Last week I finished my Ruby curriculum at
. So I was ready to build my Capstone Project. Which is a solo project at the end of each of the Microverse technical curriculum sections. Microverse
Building this project is very important because It's a real-world-like project business specifications, And we get feedback about the achievement of technical and soft skills gained during each section after we submit our project.
I received the assignment to develop a Web Scraper using Ruby to use on the website of my election.
A Web Scraper is a program that has the process of retrieving data from a website (this process is called “scraping”).
So If you’ve ever copy and pasted information from a website, you’ve performed the same function as any web scraper, but manually.
The first thing that the scrapper need is a URL. Then the scraper loads the entire HTML code for the page in question some scrapers also can render the entire website, including CSS and Javascript elements.
Then the scraper will either extract all the data on the page or specific data selected by the user before the project is run. So the user will go through the process of selecting the specific data they want from the page.
Finally, the web scraper will output all the data that has been collected into a format that is more useful to the user.
Let's start talking about how We can build our scraper using Ruby in 3 steps.
The first thing that We need is to parse the HTML. some times this task can be a little difficult if we don’t have the right tools. But Ruby has this amazing gem that is Nokogiri, which helps us to parse the HTML web page.
Here you can find more specific information
For my project, I decided to build my bot to scrap the hackernoon coding section.
When I started targeting the different CSS selector I found a problem. I was not retrieving any information related to the CSS that I target, So I started looking for the problem. Until I found that the hackenoon website uses javascript to load some content. And the content is load after some seconds on the web site. So my bot was trying to get the information before it was loaded.
In my case, I need to use other gems like the Watir and Webdrivers to be able to get the information of my CSS selectors.
require 'nokogiri'
require 'open-uri'
require 'webdrivers'
require 'watir'
browser = Watir::Browser.new
browser.goto 'https://hackernoon.com/tagged/ruby'
Here you can find more information related to Watir gem
After we parsed the HTML We need to get the information. And for that, We need to tell our bot what information we want. So it can search for the information. To accomplish that We can also use the Nokogiri gem. Which allows us to target any specific information, using the differents CSS selectors or xpath. That matches the information that we want to get.
Here you can find more specific information
browser.element(css:'div#stats').wait_until(&:present?)

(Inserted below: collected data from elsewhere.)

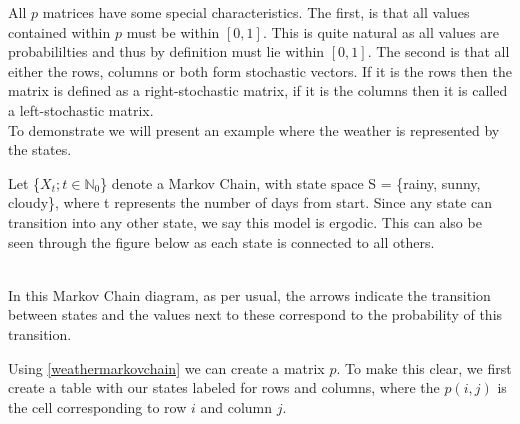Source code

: All $p$ matrices have some special characteristics. The first, is that all values contained within $p$ must be within $[0,1]$. This is quite natural as all values are probabililties and thus by definition must lie within $[0,1]$. The second is that all either the rows, columns or both form stochastic vectors. If it is the rows then the matrix is defined as a right-stochastic matrix, if it is the columns then it is called a left-stochastic matrix.\\

To demonstrate we will present an example where the weather is represented by the states.  

\begin{example}
\label{weathermarkovchain}
	Let \{$X_t ; t \in \mathbb{N}_0$\} denote a Markov Chain, with state space S = \{rainy, sunny, cloudy\}, where t represents the number of days from start. Since any state can transition into any other state, we say this model is ergodic. This can also be seen through the figure below as each state is connected to all others. 
	
	\begin{center}
	\\
    In this Markov Chain diagram, as per usual, the arrows indicate the transition between states and the values next to these correspond to the probability of this transition. 
	\end{center}
\end{example}

Using \ref{weathermarkovchain} we can create a matrix $p$. To make this clear, we first create a table with our states labeled for rows and columns, where the $p(i,j)$ is the cell corresponding to row $i$ and column $j$.

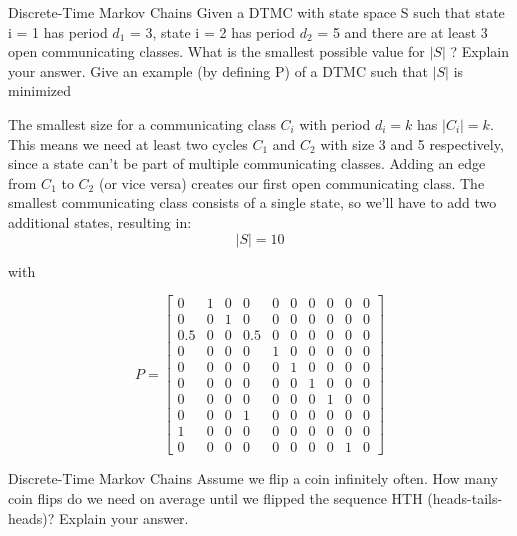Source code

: \begin{problem}{Discrete-Time Markov Chains}
Given a DTMC with state space S such that state i = 1 has period $d_1$ = 3, state i = 2 has period $d_2$ = 5 and there are at least 3 open communicating classes. What is the smallest possible value for $| S |$  ? Explain your answer. Give an example (by defining P) of a DTMC such that $| S |$ is minimized
\end{problem}

\begin{solution}
  The smallest size for a communicating class $C_i$ with period $d_i=k$ has $|C_i|=k$. This means we need at least two cycles $C_1$ and $C_2$ with size 3 and 5 respectively, since a state can't be part of multiple communicating classes. Adding an edge from $C_1$ to $C_2$ (or vice versa) creates our first open communicating class. The smallest communicating class consists of a single state, so we'll have to add two additional states, resulting in:
  \[
  \boxed{| S | = 10}
  \]
\end{solution}

with

\[
P =
\begin{bmatrix}
  0 & 1 & 0 & 0 & 0 & 0 & 0 & 0 & 0 & 0 \\
  0 & 0 & 1 & 0 & 0 & 0 & 0 & 0 & 0 & 0 \\
  0.5 & 0 & 0 & 0.5 & 0 & 0 & 0 & 0 & 0 & 0 \\
  0 & 0 & 0 & 0 & 1 & 0 & 0 & 0 & 0 & 0 \\
  0 & 0 & 0 & 0 & 0 & 1 & 0 & 0 & 0 & 0 \\
  0 & 0 & 0 & 0 & 0 & 0 & 1 & 0 & 0 & 0 \\
  0 & 0 & 0 & 0 & 0 & 0 & 0 & 1 & 0 & 0 \\
  0 & 0 & 0 & 1 & 0 & 0 & 0 & 0 & 0 & 0 \\
  1 & 0 & 0 & 0 & 0 & 0 & 0 & 0 & 0 & 0 \\
  0 & 0 & 0 & 0 & 0 & 0 & 0 & 0 & 1 & 0
\end{bmatrix}
\]

\begin{problem}{Discrete-Time Markov Chains}
Assume we flip a coin infinitely often. How many coin flips do we need on average until we flipped the sequence HTH (heads-tails-heads)? Explain your answer.
\end{problem}

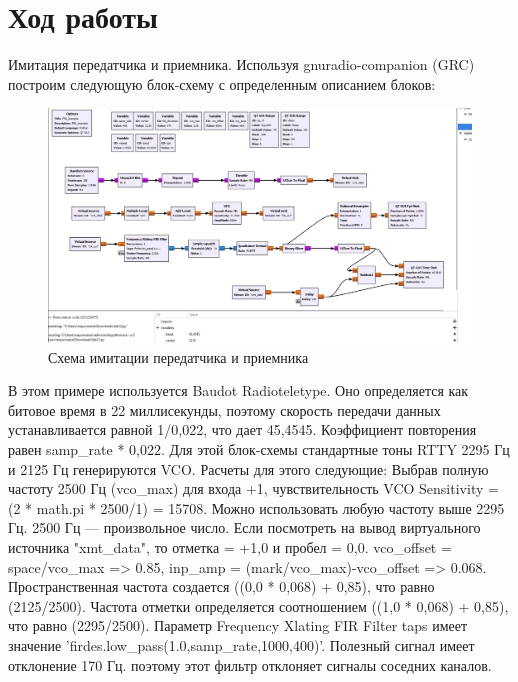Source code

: \documentclass{article}
\begin{document}
\newpage
\section{Ход работы}
Имитация передатчика и приемника. Используя gnuradio-companion (GRC) построим следующую блок-схему с определенным описанием блоков:
\begin{figure}[ht]
    \centering
    \includegraphics[width=1\linewidth]{1.png}
    \caption{Схема имитации передатчика и приемника}
    \label{fig:enter-label1}
\end{figure}

В этом примере используется Baudot Radioteletype. Оно определяется как битовое время в 22 миллисекунды, поэтому скорость передачи данных устанавливается равной 1/0,022, что дает 45,4545. 
Коэффициент повторения равен samp\_rate * 0,022.
Для этой блок-схемы стандартные тоны RTTY 2295 Гц и 2125 Гц генерируются VCO. Расчеты для этого следующие: 
Выбрав полную частоту 2500 Гц (vco\_max) для входа +1, чувствительность VCO Sensitivity = (2 * math.pi * 2500/1) = 15708. Можно использовать любую частоту выше 2295 Гц. 2500 Гц — произвольное число. 
Если посмотреть на вывод виртуального источника "xmt\_data", то отметка = +1,0 и пробел = 0,0.
vco\_offset = space/vco\_max => 0.85, inp\_amp = (mark/vco\_max)-vco\_offset => 0.068. 
Пространственная частота создается ((0,0 * 0,068) + 0,85), что равно (2125/2500). 
Частота отметки определяется соотношением ((1,0 * 0,068) + 0,85), что равно (2295/2500). 
Параметр Frequency Xlating FIR Filter taps имеет значение 'firdes.low\_pass(1.0,samp\_rate,1000,400)'. Полезный сигнал имеет отклонение 170 Гц. поэтому этот фильтр отклоняет сигналы соседних каналов. 
\newpage
\end{document}
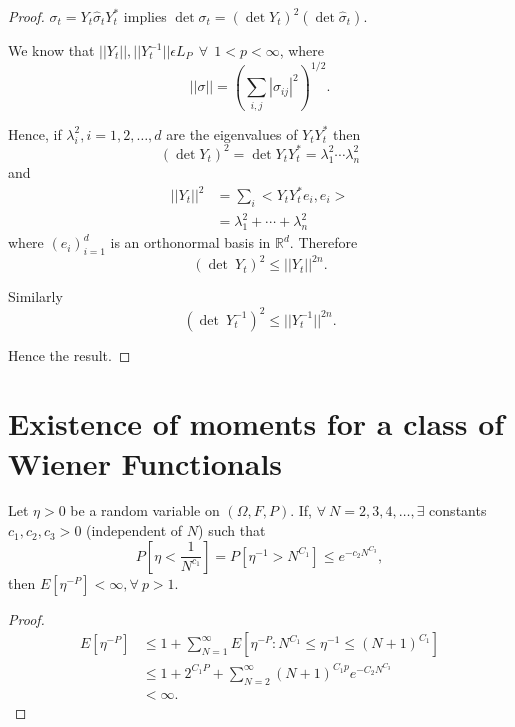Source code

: \begin{proof}
  $\sigma_t=Y_t \hat{\sigma}_t Y_t^*$
  implies $\det \sigma_t=(\det Y_t)^2(\det  \hat{\sigma}_t)$.
  
  We know that $|| Y_t ||, || Y_t^{-1} || \epsilon  L_P~ ~\forall~ ~1
  < p < \infty$, where 
  $$
  || \sigma ||= \left(\sum_{i,j}| \sigma_{ij}|^2\right)^{1/2}.
  $$

  Hence, if $\lambda_i^2, i =1,2, \ldots, d$ are the eigenvalues of $Y_tY_t^*$
  then
  $$
  (\det Y_t)^2=\det Y_t Y_t^*=\lambda_1^2 \cdots \lambda_n^2
  $$
  and
  \begin{align*}
    || Y_t ||^2 &=\sum_i <Y_t Y_t^* e_i,e_i >\\
    &=\lambda_1^2+ \cdots +\lambda_n^2
  \end{align*}
  where $(e_i)^d_{i=1}$ is an orthonormal basis in $\mathbb{R}^d$. Therefore
  $$
  (\det ~ Y_t)^2 \leq || Y_t ||^{2n}.
  $$

  Similarly
  $$
  (\det~Y_t^{-1})^2 \leq || Y_t^{-1}||^{2n}.
  $$
  
  Hence the result.
\end{proof}

\section[Existence of moments for a class of Wiener
  Functionals]{Existence of moments for a class of Wiener\hfill\break
  Functionals}%


\begin{proposition}%
  Let $\eta>0$ be a random variable on $(\Omega, F, P)$. If,
  $\forall~N=2,3,4,\ldots,\exists $ constants $c_1, c_2, c_3 > 0$
  (independent of $N$) such that 
  $$
  P\left[\eta < \frac{1}{N^{c_1}}\right]=P\left[\eta^{-1}>N^{C_1}\right]
  \leq e^{-c_2N^{C_3}}, 
  $$
  then \quad $E[\eta^{-P}]< \infty, \forall~p > 1$.
\end{proposition}

\begin{proof}
  \begin{align*}
    E \left[\eta^{-P}\right] & \leq 1+\sum_{N=1}^{\infty} E
    \left[\eta^{-P}: N^{C_1} \leq \eta^{-1}\leq (N+1)^{C_{1}}\right]\\ 
    & \leq 1+2^{C_1P}+\sum_{N=2}^{\infty}(N+1)^{C_1p} e^{-C_2 N^{C_3}}\\
    & < \infty.
  \end{align*}\pageoriginale
\end{proof}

parsed_page = Nokogiri::HTML(@browser.html)
browser = Watir::Browser.new
browser.goto 'https://hackernoon.com/tagged/ruby'
To be able to get the information I use the wait_until method to wait until the CSS selector appear on the webpage.

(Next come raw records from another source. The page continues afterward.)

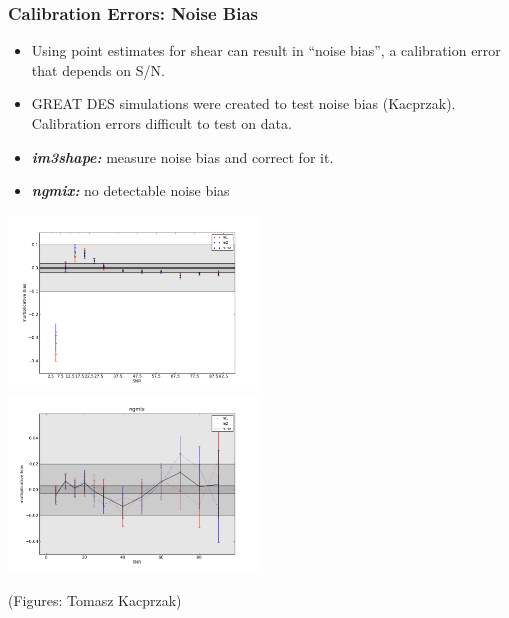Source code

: \documentclass{beamer}
\begin{document}
\frame
{
    \frametitle{Calibration Errors: Noise Bias}

    \begin{itemize}

        \item Using point estimates for shear can result in ``noise bias'', a
            calibration error that depends on S/N.

        \item GREAT DES simulations were created to test noise bias (Kacprzak).
            Calibration errors difficult to test on data.

        \item {\bf {\em im3shape:}}  measure noise bias and correct for it.

        \item {\bf {\em ngmix:}} no detectable noise bias

    \end{itemize}

    \begin{center}
        \includegraphics[width=0.5\textwidth]{noise-bias-im3shape.png}
        \includegraphics[width=0.5\textwidth]{noise-bias-ngmix.png}
    \end{center}
    {\tiny (Figures: Tomasz Kacprzak)}
}
\end{document}
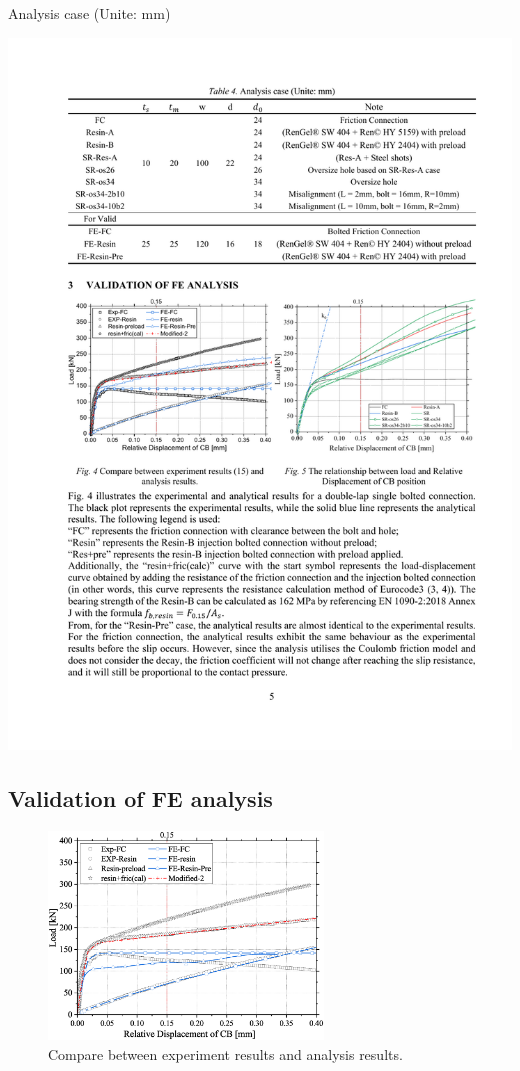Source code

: \begin{table}[htbp]
    \centering
    \caption{Analysis case (Unite: mm)}
    \label{tab-app3-4}
    \includegraphics[width=\textwidth]{imgs/app3/ana-case-RIBJ.pdf}
    
\end{table}

\subsection{Validation of FE analysis}

\begin{figure}[htbp]
    \centering
    \includegraphics[width=0.65\textwidth]{imgs/app3/valid-RIBJ.eps}
    \caption{Compare between experiment results \cite{derks_msc_2023} and analysis results.}
    \label{fig-valid-RIBJ}
\end{figure}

After everything was loaded on the webpage, We can start getting all the target information that we want.
titles = @parsed_page.css('div.stories-item')
art_in_page = titles.count
With this code We are getting the count of all the stories that are inside all the div elements that have the stories-item class.
parsed_page.css('div.stories-item').each do |title|
list_title = title.css('h2 a').text
url = 'https://hackernoon.com'
list_ref = url + title.css('h2 a')[0].attributes['href'].text
list = { title: list_title, ref: list_ref }
if s_arr.all? { |i| list[:title].downcase.split.include?(i) }
titles_arr.push(list[:title])
ref_arr.push(list[:ref])
end
end
Here is another example where I target the title and the link of each story. And save that information in arrays, when the title match the key word of the search.
After We got all the information in our local environment, We are ready to store all the information and save it in the format file of our preferences like HTML, XML, CVS or Database. You can see how I built this part to create a very simple web page with the results in my repositorie.
browser.link(aria_label: 'Next').click if page < last_page
In the case of the hackernoon website was not possible to navigate to the other website changing the URL. So to make possible to change pages. I used the link and click method to indicate where the bot need to click to go to the next page, and continue scrapping the other web pages.
For me, this project was very fun to build. I learned a lot about how scrapers work and how useful They are in real life. I hope this article can help you to build your scraper.